[Task details] Copy the records from the line containing "On Friday, where" through the end of the records, swapping "Wednesday" for "Tuesday" each time it appears and leaving everything else unchanged. Give only those lines.

§ §

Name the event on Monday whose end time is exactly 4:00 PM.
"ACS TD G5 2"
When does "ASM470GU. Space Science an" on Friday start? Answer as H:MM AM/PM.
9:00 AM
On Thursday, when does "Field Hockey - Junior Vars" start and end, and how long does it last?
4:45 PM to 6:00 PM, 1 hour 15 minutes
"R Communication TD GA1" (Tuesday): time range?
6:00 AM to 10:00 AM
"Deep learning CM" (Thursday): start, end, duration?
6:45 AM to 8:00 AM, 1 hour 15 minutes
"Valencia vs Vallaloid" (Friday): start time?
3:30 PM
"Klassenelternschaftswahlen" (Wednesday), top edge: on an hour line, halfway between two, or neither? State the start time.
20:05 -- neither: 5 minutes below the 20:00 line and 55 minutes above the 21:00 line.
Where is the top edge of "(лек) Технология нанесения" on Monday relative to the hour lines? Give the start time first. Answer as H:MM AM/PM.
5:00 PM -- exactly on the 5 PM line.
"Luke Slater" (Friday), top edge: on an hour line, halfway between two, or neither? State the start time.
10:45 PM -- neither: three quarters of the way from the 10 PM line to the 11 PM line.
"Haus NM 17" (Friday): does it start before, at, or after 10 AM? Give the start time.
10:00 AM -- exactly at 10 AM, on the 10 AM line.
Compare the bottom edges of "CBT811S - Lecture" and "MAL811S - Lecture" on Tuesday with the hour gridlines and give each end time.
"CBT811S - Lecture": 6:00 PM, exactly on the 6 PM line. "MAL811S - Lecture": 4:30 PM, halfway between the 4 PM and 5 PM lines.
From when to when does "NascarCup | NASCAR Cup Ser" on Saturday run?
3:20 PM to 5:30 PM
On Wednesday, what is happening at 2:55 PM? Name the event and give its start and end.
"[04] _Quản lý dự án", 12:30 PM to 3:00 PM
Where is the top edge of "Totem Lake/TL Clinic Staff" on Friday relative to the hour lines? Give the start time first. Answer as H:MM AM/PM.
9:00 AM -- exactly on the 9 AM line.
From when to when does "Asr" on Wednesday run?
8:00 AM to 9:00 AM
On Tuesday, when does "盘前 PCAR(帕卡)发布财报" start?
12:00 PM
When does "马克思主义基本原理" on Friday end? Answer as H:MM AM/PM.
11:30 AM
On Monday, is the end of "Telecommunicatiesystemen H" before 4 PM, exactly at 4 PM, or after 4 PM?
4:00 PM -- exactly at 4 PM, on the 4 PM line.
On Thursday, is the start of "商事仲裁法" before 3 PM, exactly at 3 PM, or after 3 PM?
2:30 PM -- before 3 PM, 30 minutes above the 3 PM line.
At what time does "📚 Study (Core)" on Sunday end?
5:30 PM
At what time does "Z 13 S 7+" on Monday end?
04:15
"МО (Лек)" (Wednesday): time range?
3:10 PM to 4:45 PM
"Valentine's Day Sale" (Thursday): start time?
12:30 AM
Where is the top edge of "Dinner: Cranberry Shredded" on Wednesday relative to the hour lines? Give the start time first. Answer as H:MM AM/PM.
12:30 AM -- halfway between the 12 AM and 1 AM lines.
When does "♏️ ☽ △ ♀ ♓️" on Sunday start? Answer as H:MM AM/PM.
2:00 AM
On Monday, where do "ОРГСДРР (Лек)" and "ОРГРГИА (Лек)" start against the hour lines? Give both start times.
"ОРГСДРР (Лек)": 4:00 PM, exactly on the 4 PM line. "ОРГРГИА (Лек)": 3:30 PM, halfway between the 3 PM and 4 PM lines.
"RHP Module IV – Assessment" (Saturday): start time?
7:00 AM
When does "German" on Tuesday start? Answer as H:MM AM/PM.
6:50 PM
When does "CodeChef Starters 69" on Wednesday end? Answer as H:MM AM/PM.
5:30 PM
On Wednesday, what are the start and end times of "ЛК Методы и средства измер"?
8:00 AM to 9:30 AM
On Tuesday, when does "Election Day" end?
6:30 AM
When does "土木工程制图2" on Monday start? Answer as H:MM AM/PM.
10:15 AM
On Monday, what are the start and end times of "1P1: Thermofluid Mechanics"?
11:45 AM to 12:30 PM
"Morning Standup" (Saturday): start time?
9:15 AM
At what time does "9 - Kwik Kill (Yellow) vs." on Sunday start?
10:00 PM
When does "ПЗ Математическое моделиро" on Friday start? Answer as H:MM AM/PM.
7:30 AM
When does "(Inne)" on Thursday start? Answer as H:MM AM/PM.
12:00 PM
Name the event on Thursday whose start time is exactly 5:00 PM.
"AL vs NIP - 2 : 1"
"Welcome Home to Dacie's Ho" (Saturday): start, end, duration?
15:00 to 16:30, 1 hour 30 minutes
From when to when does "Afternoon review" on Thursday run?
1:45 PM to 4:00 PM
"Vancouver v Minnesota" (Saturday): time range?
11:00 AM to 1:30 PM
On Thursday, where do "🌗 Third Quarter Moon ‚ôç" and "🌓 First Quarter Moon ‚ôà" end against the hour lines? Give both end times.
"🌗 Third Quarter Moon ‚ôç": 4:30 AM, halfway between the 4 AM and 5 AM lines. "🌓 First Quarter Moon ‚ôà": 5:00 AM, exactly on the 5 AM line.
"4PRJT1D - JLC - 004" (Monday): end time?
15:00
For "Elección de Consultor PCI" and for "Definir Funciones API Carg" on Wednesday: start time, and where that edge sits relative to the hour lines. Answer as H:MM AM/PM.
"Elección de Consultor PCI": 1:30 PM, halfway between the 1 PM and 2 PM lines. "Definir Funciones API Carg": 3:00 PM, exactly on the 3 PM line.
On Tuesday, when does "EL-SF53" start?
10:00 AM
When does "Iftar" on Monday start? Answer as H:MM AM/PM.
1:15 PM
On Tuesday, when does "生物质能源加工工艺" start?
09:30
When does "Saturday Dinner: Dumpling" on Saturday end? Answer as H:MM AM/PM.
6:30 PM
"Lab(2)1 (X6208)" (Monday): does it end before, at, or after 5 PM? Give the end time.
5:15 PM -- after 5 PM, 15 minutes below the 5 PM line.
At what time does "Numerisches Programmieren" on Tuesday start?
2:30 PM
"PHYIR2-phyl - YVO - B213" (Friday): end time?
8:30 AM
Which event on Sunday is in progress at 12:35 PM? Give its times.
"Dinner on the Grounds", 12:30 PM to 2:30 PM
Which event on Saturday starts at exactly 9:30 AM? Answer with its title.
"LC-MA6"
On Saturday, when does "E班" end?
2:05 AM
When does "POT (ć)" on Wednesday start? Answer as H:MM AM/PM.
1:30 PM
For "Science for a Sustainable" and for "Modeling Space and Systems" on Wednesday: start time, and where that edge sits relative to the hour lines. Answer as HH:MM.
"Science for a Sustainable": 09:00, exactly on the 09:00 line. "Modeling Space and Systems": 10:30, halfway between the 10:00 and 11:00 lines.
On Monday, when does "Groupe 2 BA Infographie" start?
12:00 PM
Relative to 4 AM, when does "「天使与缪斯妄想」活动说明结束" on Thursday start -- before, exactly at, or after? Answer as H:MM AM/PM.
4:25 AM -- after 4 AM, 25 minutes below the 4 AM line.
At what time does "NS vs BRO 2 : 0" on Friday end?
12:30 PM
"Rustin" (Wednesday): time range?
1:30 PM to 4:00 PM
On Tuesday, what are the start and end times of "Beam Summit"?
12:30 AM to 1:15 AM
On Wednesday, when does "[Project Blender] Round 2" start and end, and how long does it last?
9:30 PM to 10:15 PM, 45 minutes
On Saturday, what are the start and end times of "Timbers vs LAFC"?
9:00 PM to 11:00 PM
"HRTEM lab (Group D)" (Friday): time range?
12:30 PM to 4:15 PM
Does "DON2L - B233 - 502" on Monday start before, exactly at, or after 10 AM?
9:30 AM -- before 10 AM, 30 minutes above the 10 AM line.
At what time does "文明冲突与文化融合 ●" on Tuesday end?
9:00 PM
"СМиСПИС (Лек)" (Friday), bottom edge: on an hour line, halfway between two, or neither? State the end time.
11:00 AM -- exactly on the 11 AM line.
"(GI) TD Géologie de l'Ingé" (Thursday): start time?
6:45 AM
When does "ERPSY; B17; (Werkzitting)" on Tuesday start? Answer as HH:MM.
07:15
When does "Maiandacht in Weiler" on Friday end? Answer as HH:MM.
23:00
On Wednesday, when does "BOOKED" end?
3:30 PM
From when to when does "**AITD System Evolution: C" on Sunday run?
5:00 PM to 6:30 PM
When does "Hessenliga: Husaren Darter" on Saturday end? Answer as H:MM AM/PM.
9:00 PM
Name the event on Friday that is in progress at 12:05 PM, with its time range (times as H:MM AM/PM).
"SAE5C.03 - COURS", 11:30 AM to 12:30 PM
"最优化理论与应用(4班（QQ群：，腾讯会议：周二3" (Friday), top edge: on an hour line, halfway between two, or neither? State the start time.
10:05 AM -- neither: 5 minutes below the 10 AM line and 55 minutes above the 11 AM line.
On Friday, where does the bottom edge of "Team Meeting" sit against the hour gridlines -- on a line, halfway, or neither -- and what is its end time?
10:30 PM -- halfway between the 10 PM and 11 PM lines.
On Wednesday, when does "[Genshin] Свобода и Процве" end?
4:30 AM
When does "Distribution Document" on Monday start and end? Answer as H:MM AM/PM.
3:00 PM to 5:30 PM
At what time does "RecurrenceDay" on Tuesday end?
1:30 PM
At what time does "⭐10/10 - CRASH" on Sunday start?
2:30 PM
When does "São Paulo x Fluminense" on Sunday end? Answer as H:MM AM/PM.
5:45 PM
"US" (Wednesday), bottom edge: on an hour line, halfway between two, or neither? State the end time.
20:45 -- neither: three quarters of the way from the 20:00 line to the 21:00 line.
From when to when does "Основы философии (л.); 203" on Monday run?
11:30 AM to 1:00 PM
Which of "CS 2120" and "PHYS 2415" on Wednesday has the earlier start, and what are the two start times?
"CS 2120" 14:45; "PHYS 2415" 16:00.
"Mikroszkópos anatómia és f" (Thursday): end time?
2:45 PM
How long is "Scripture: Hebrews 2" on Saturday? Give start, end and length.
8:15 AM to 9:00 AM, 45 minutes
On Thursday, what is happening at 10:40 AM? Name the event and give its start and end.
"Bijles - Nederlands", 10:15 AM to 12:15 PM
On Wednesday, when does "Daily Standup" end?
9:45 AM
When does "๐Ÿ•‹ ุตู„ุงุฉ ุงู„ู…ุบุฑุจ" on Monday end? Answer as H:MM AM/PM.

§ §

[Task result]
On Friday, where does the bottom edge of "Team Meeting" sit against the hour gridlines -- on a line, halfway, or neither -- and what is its end time?
10:30 PM -- halfway between the 10 PM and 11 PM lines.
On Tuesday, when does "[Genshin] Свобода и Процве" end?
4:30 AM
When does "Distribution Document" on Monday start and end? Answer as H:MM AM/PM.
3:00 PM to 5:30 PM
At what time does "RecurrenceDay" on Tuesday end?
1:30 PM
At what time does "⭐10/10 - CRASH" on Sunday start?
2:30 PM
When does "São Paulo x Fluminense" on Sunday end? Answer as H:MM AM/PM.
5:45 PM
"US" (Tuesday), bottom edge: on an hour line, halfway between two, or neither? State the end time.
20:45 -- neither: three quarters of the way from the 20:00 line to the 21:00 line.
From when to when does "Основы философии (л.); 203" on Monday run?
11:30 AM to 1:00 PM
Which of "CS 2120" and "PHYS 2415" on Tuesday has the earlier start, and what are the two start times?
"CS 2120" 14:45; "PHYS 2415" 16:00.
"Mikroszkópos anatómia és f" (Thursday): end time?
2:45 PM
How long is "Scripture: Hebrews 2" on Saturday? Give start, end and length.
8:15 AM to 9:00 AM, 45 minutes
On Thursday, what is happening at 10:40 AM? Name the event and give its start and end.
"Bijles - Nederlands", 10:15 AM to 12:15 PM
On Tuesday, when does "Daily Standup" end?
9:45 AM
When does "๐Ÿ•‹ ุตู„ุงุฉ ุงู„ู…ุบุฑุจ" on Monday end? Answer as H:MM AM/PM.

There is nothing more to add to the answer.